### REQUIRED WORK
Copy the data below exactly. Any pictures in it should be omitted.

### DATA EXTRACT
******
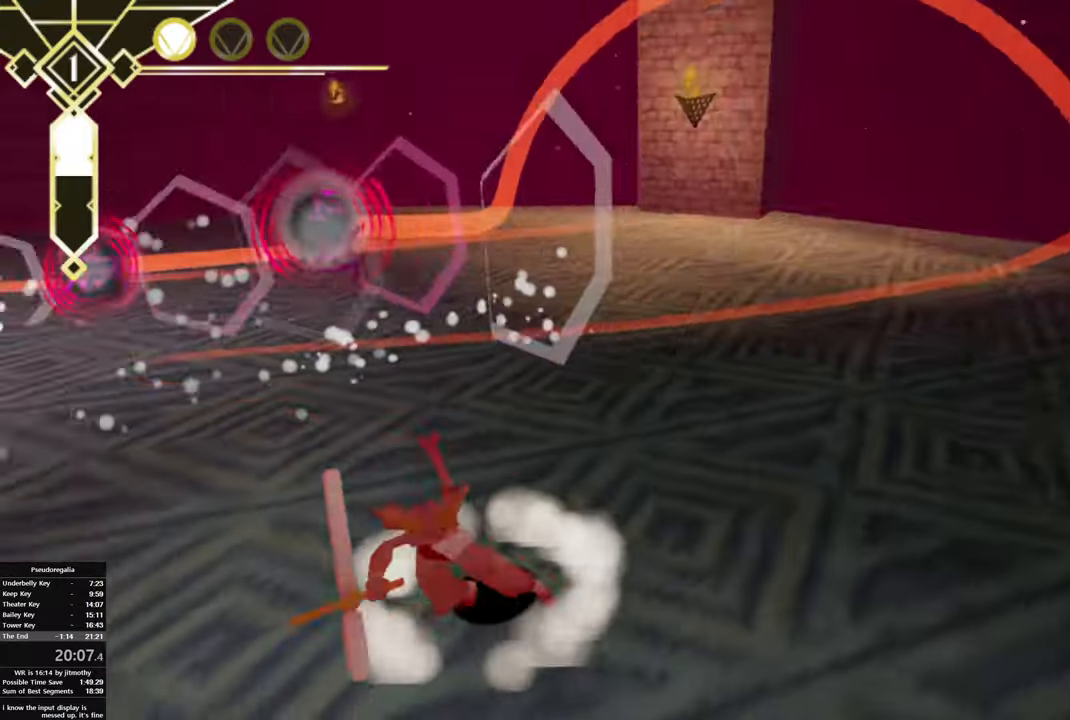
{"buttons": [], "left_stick": "up", "right_stick": "center", "button_events": []}
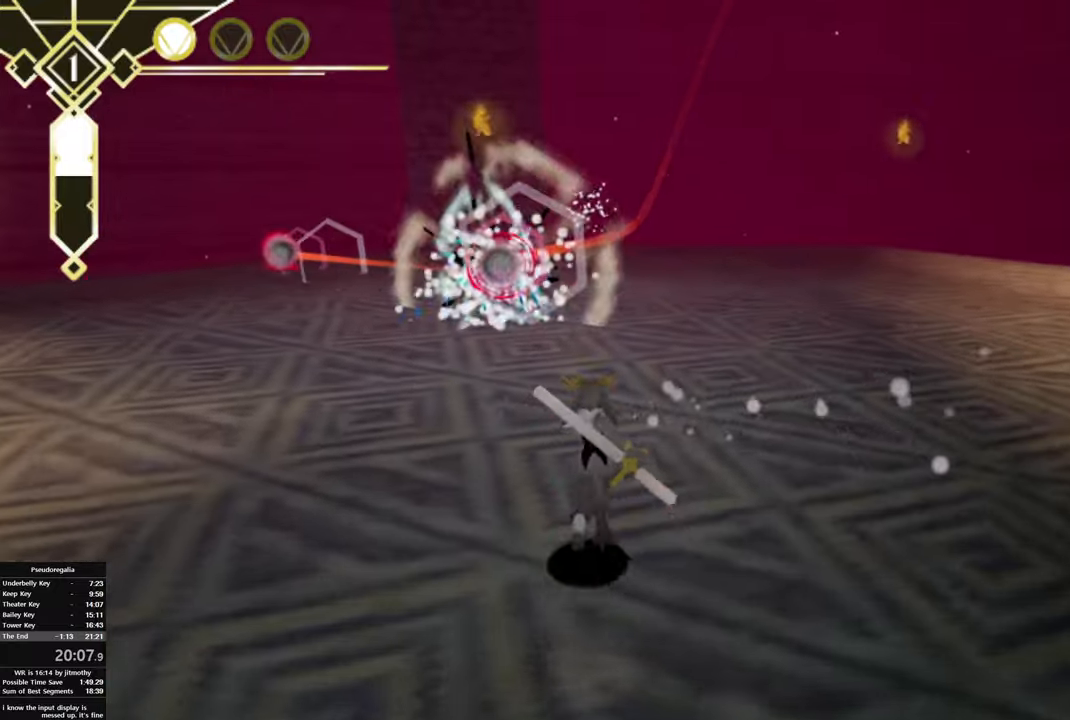
{"buttons": [], "left_stick": "up-left", "right_stick": "center", "button_events": []}
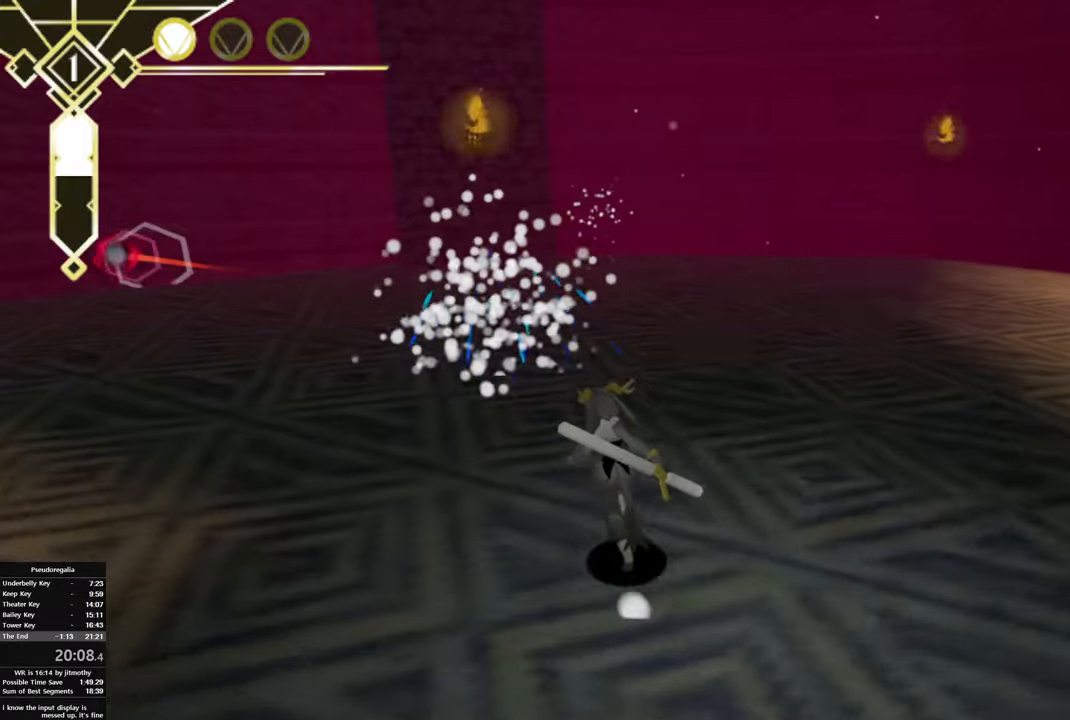
{"buttons": [], "left_stick": "up", "right_stick": "center", "button_events": [[183, "CIRCLE", "down"], [266, "CROSS", "down"], [300, "CIRCLE", "up"], [366, "CROSS", "up"]]}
******
### SOLUTION FOR THIS PROBLEM
{"buttons": [], "left_stick": "up", "right_stick": "center", "button_events": []}
{"buttons": [], "left_stick": "up-left", "right_stick": "center", "button_events": []}
{"buttons": [], "left_stick": "up", "right_stick": "center", "button_events": [[183, "CIRCLE", "down"], [266, "CROSS", "down"], [300, "CIRCLE", "up"], [366, "CROSS", "up"]]}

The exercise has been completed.